▶ PAGE EXCERPT:
Dr Michelle Willicombe, a kidney specialist at Imperial College Healthcare NHS Trust in London, says: ‘The NHS has no plan to offer extremely vulnerable patients Evusheld and it’s incredibly worrying.
‘I have patients who after four vaccines have no protection against Covid, and until they have access to a drug like this they will remain cut off from society. Something needs to change.’
Charities claim the lack of action from NHS England on Evusheld is because Covid is no longer viewed as a priority.
Fiona Loud, policy director of the charity Kidney Care UK, says: ‘People have been abandoned. Covid isn’t over – it’s still a real threat for hundreds of thousands, and this is a drug that could really help.’
The half a million people still considered high-risk are primarily blood cancer patients, as well as transplant patients who rely on medications to suppress their immune system to stop their bodies rejecting donor organs.

▶ YOUR ASSIGNMENT:
Answer these questions from the excerpt on Evusheld:
(a) At which trust does Dr Michelle Willicombe work?
(b) Which charity employs Fiona Loud as policy director?
(c) How many people are still considered high-risk?

▶ GIVEN DATA:
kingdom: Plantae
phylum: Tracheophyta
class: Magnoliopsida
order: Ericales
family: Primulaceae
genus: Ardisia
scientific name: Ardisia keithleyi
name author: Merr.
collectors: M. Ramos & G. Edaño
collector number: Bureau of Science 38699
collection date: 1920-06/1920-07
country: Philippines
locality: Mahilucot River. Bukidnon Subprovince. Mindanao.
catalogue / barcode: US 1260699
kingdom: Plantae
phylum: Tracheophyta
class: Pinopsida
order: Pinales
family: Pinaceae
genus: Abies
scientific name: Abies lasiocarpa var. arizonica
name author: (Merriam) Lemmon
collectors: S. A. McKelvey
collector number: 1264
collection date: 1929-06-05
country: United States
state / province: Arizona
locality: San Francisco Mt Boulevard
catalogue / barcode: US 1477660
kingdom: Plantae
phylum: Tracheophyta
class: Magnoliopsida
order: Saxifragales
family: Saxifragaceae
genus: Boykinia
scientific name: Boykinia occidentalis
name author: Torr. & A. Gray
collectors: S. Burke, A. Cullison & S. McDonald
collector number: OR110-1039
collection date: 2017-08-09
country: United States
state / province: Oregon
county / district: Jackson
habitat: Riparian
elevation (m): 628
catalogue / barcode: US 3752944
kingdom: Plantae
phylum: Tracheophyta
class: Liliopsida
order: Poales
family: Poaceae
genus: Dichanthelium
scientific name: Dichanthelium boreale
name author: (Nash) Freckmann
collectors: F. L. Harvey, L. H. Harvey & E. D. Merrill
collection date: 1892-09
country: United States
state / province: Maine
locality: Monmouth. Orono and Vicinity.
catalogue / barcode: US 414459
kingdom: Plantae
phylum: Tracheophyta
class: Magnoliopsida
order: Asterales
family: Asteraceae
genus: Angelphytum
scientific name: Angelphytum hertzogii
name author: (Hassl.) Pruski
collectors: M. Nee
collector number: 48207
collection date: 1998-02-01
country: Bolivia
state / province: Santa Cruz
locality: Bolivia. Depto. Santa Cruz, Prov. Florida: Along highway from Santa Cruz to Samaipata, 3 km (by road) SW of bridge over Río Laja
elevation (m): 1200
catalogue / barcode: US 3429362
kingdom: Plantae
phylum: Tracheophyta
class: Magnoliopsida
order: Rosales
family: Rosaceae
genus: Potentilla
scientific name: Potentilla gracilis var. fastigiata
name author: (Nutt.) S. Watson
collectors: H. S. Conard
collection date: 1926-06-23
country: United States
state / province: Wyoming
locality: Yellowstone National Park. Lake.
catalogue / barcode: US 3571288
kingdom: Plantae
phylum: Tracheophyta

▶ SOLUTION FOR THIS TASK:
(a) Imperial College Healthcare NHS Trust in London
(b) Kidney Care UK
(c) Half a million